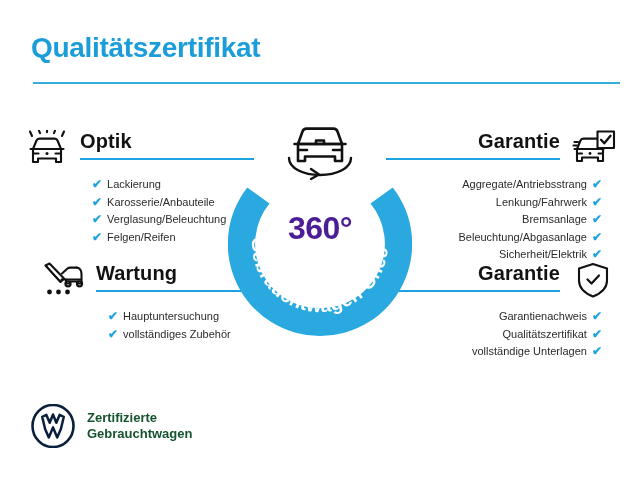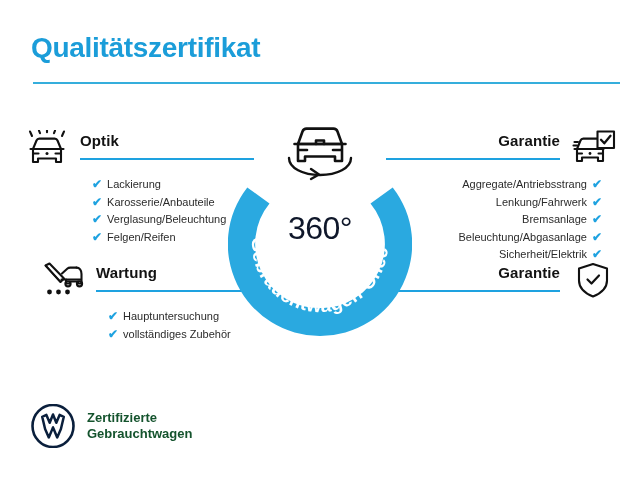--- a/index.html
+++ b/index.html
@@ -49,7 +49,7 @@
     height: 34px;
   }
   .sec-title {
-    font-size: 15px;
+    font-size: 20px;
     font-weight: bold;
     color: #121212;
     letter-spacing: 0.1px;

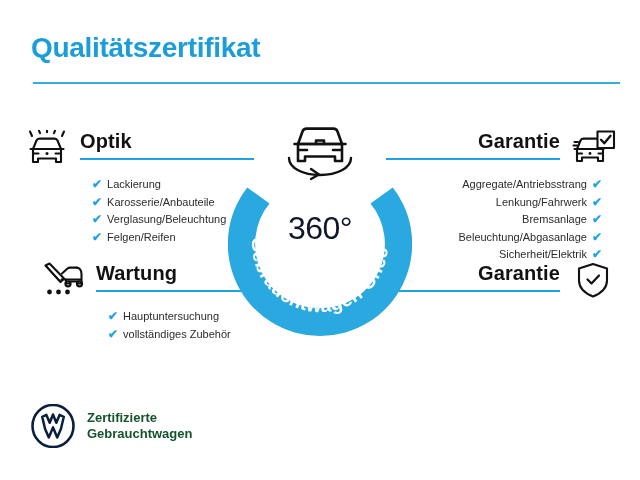--- a/index.html
+++ b/index.html
@@ -133,8 +133,8 @@
     width: 184px;
     text-align: center;
     font-size: 32px;
-    font-weight: normal;
-    color: #0f172a;
+    font-weight: bold;
+    color: #4c1d95;
     letter-spacing: -0.5px;
   }
 

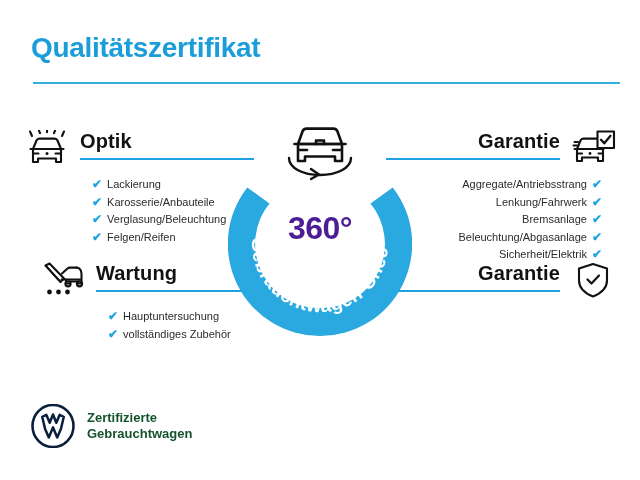--- a/index.html
+++ b/index.html
@@ -253,6 +253,11 @@
     <div class="sec-title">Garantie</div>
     <div class="sec-underline"></div>
   </div>
+  <ul class="sec-list">
+    <li><span>Garantienachweis</span><span class="chk">✔</span></li>
+    <li><span>Qualitätszertifikat</span><span class="chk">✔</span></li>
+    <li><span>vollständige Unterlagen</span><span class="chk">✔</span></li>
+  </ul>
 </div>
 
 <div id="badge">

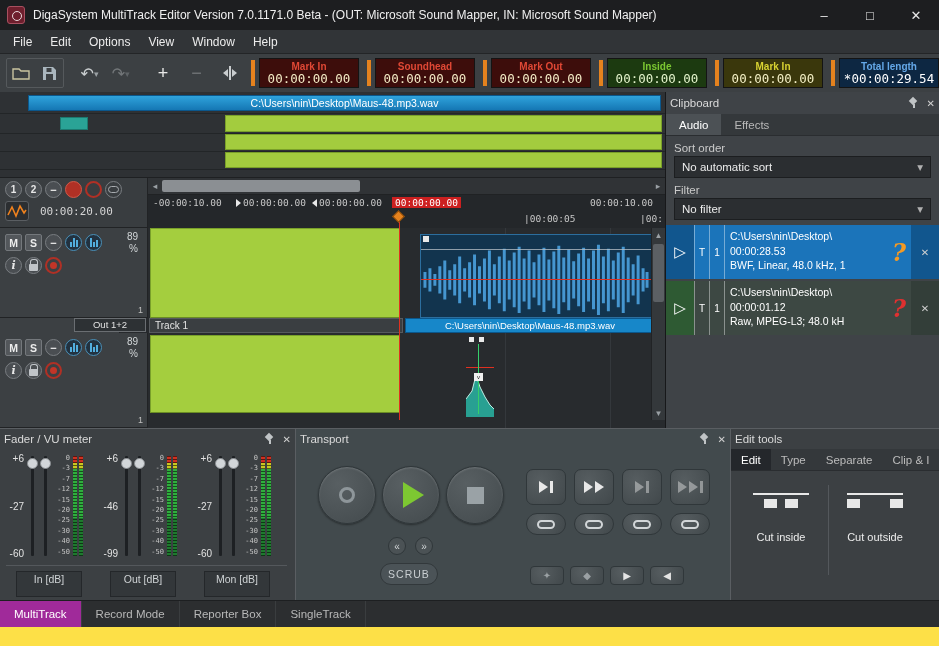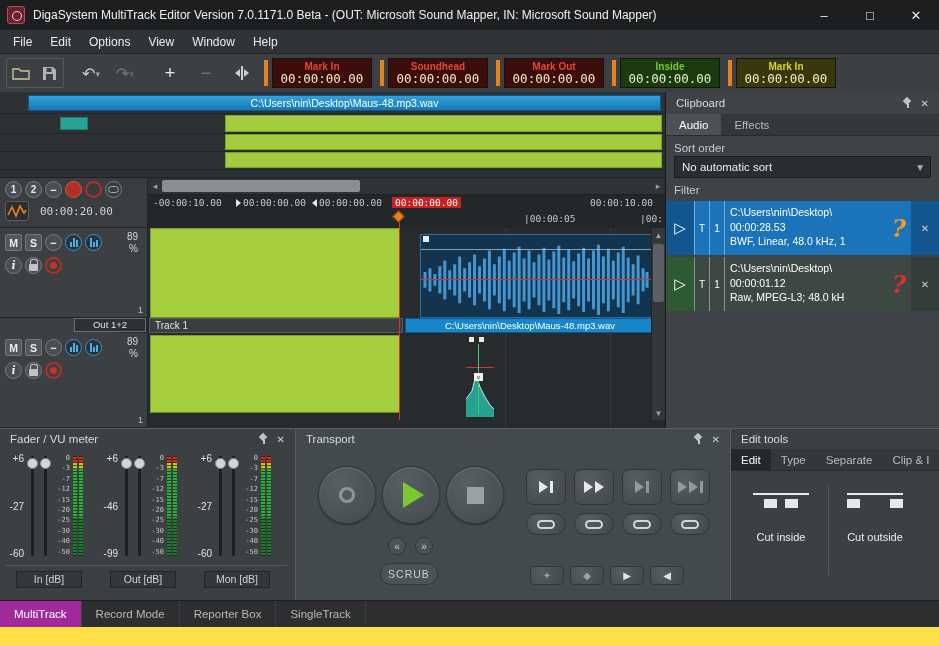--- a/index.html
+++ b/index.html
@@ -325,6 +325,13 @@
         <div class="val">00:00:00.00</div>
       </div>
     </div>
+    <div class="tgroup">
+      <div class="obar"></div>
+      <div class="tbox blue">
+        <div class="lbl">Total length</div>
+        <div class="val">*00:00:29.54</div>
+      </div>
+    </div>
   </div>
 
   <div class="overview">

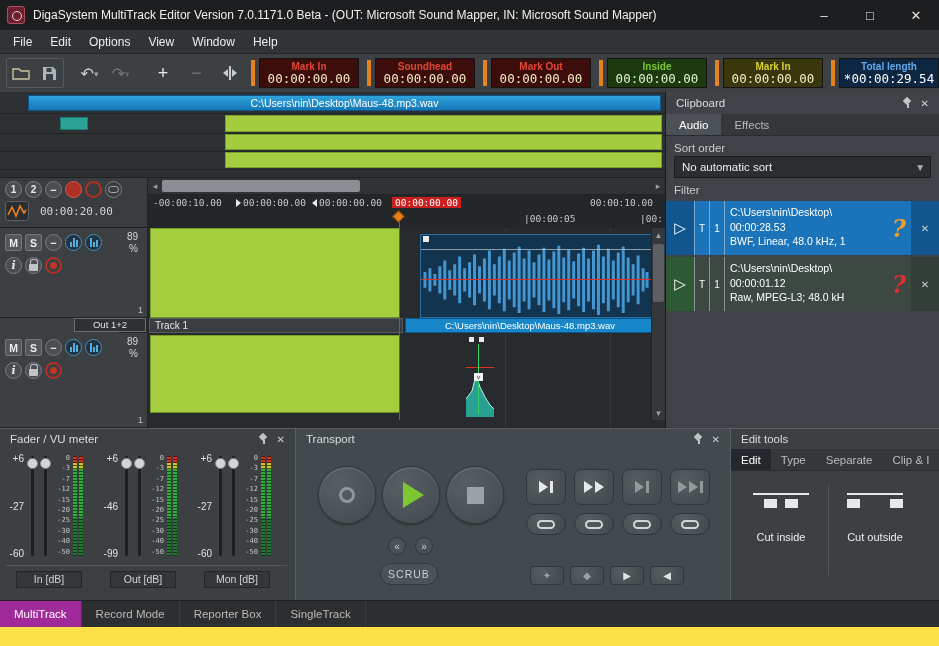--- a/index.html
+++ b/index.html
@@ -134,7 +134,7 @@
 
 
 .clipboard { position:absolute; left:665px; top:92px; width:274px; height:336px; background:#3f4347; border-left:1px solid #17181a; }
-.phead { display:flex; align-items:center; gap:8px; padding:0 10px; font-size:11.5px; color:#dadada; }
+.phead { display:flex; align-items:center; gap:8px; padding:0 4px; font-size:11.5px; color:#dadada; }
 .cb-head { height:22px; }
 .spacer { flex:1; }
 .pin-icon { position:relative; width:11px; height:12px; }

※

## What to do
The copy must include every record exactly and none of the pictures.

## Answer
--- a/index.html
+++ b/index.html
@@ -49,7 +49,7 @@
     height: 34px;
   }
   .sec-title {
-    font-size: 15px;
+    font-size: 20px;
     font-weight: bold;
     color: #121212;
     letter-spacing: 0.1px;

--- a/index.html
+++ b/index.html
@@ -133,8 +133,8 @@
     width: 184px;
     text-align: center;
     font-size: 32px;
-    font-weight: normal;
-    color: #0f172a;
+    font-weight: bold;
+    color: #4c1d95;
     letter-spacing: -0.5px;
   }
 

--- a/index.html
+++ b/index.html
@@ -253,6 +253,11 @@
     <div class="sec-title">Garantie</div>
     <div class="sec-underline"></div>
   </div>
+  <ul class="sec-list">
+    <li><span>Garantienachweis</span><span class="chk">✔</span></li>
+    <li><span>Qualitätszertifikat</span><span class="chk">✔</span></li>
+    <li><span>vollständige Unterlagen</span><span class="chk">✔</span></li>
+  </ul>
 </div>
 
 <div id="badge">

--- a/index.html
+++ b/index.html
@@ -325,6 +325,13 @@
         <div class="val">00:00:00.00</div>
       </div>
     </div>
+    <div class="tgroup">
+      <div class="obar"></div>
+      <div class="tbox blue">
+        <div class="lbl">Total length</div>
+        <div class="val">*00:00:29.54</div>
+      </div>
+    </div>
   </div>
 
   <div class="overview">

--- a/index.html
+++ b/index.html
@@ -134,7 +134,7 @@
 
 
 .clipboard { position:absolute; left:665px; top:92px; width:274px; height:336px; background:#3f4347; border-left:1px solid #17181a; }
-.phead { display:flex; align-items:center; gap:8px; padding:0 10px; font-size:11.5px; color:#dadada; }
+.phead { display:flex; align-items:center; gap:8px; padding:0 4px; font-size:11.5px; color:#dadada; }
 .cb-head { height:22px; }
 .spacer { flex:1; }
 .pin-icon { position:relative; width:11px; height:12px; }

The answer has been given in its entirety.